Once this role file is generated (by hand, through a UI, or via an automated route), it should be placed within the /roles file directory of the chef repository and committed. At that point, it can be assigned to any number of nodes that need to deploy that specific repository.

Generating the Data Bags

Depending on which version of the Drupal cookbook you are using, you are going to need to use some form of a site specific databag to manage the database, drupal user1 credentials, and any other sensitive pieces of data used by the cookbook. A typical example might have the following form:


{
  id: "example",
  development: {
    db_user: "drupal",
    db_password: "drupal",
    admin_user: "example_admin",
    admin_pass: "admin"
  }
}

Note the “id” here must link to the “name” used within the role file so the two can be associated together. Ideally this information is encrypted and uploaded to the chef server as soon as it’s modified.

Assigning to a Node

Now that a role file has been created, we need to assign it to a particular node’s run list (sidenote: each node should already have a base role assigned to, which may handle configuration management at the LAMP stack level) . This can be done in one of 2 ways:

  • Knife. One can either add this role to an existing run list OR apply all roles to a node during the bootstrap process.
  • Chef Server UI. One can login through the UI and associate a role to an existing node.

Once a role file exists on a chef server, there are several ways to update it.

  • Knife. One can manually run a command like knife role from file roles/ROLE.rb.
  • Jenkins. One can create an integration between Github Webooks and a Jenkins server to automatically update all cookbooks, roles, and databags when a new commit is merged into a particular branch. This is the preferred way because it’s more automated and provides an additional level of code review.

Triggering a Drupal Deployment

Once a role file is updated, it’s time to initiate the deployment to every node that use it. This is typically a 3 step process:

  1. Modify the role file’s action to install or deploy.
  2. Update the role file onto the Chef server (either via knife or a Jenkins job).
  3. Run chef-client on the node.

In a typical Chef configuration, each node is set to automatically run chef-client at 30 minute intervals. Therefore, getting the updated role file uploaded to the chef server via knife or Jenkins job is all that is needed to trigger the a deployment. However, there may be times when its desirable to manually trigger a job. This can be done by logging into the target node as a privileged user and running chef-client.

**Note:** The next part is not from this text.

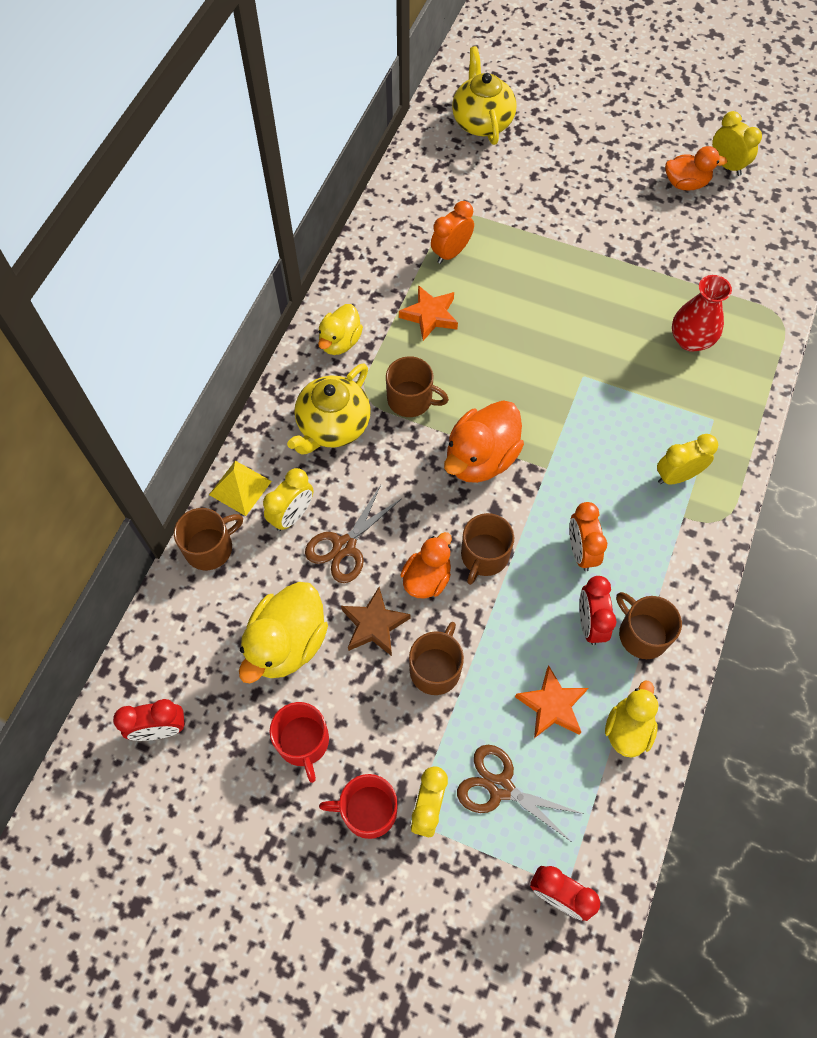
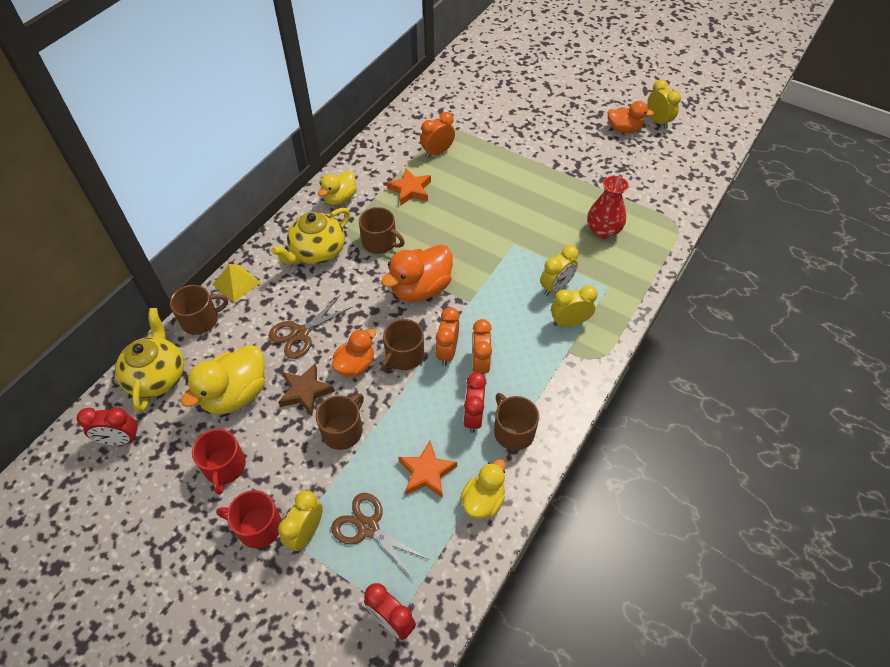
camera: 10 degrees right, 10 degrees down
(292, 515) = (268, 307): yellow clock -> yellow clock (556, 287)
(482, 122) = (483, 74): yellow teapot -> yellow teapot (157, 376)
(536, 541) = (447, 352): none -> orange clock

Notice! If you leave the role file’s action parameter set to deploy or install, it will complete this process every 30 minutes with each chef-client run. While this may be desirable in some instances (i.e. a continuous delivery model), you may wish to immediately follow-up by modifying the role’s ction attribute to disable all subsequent deployments from the Drupal cookbook until you’re ready to do so.

Summary

We’ve walked through a basic workflow of modifying a role file, uploading it to a Chef server, assigning it to a particular set of nodes, and initiating a deployment against those nodes. A little practice is all that is needed to realize that this is a simple and straightforward way to manage anywhere from a single to 1000’s of Drupal deployments.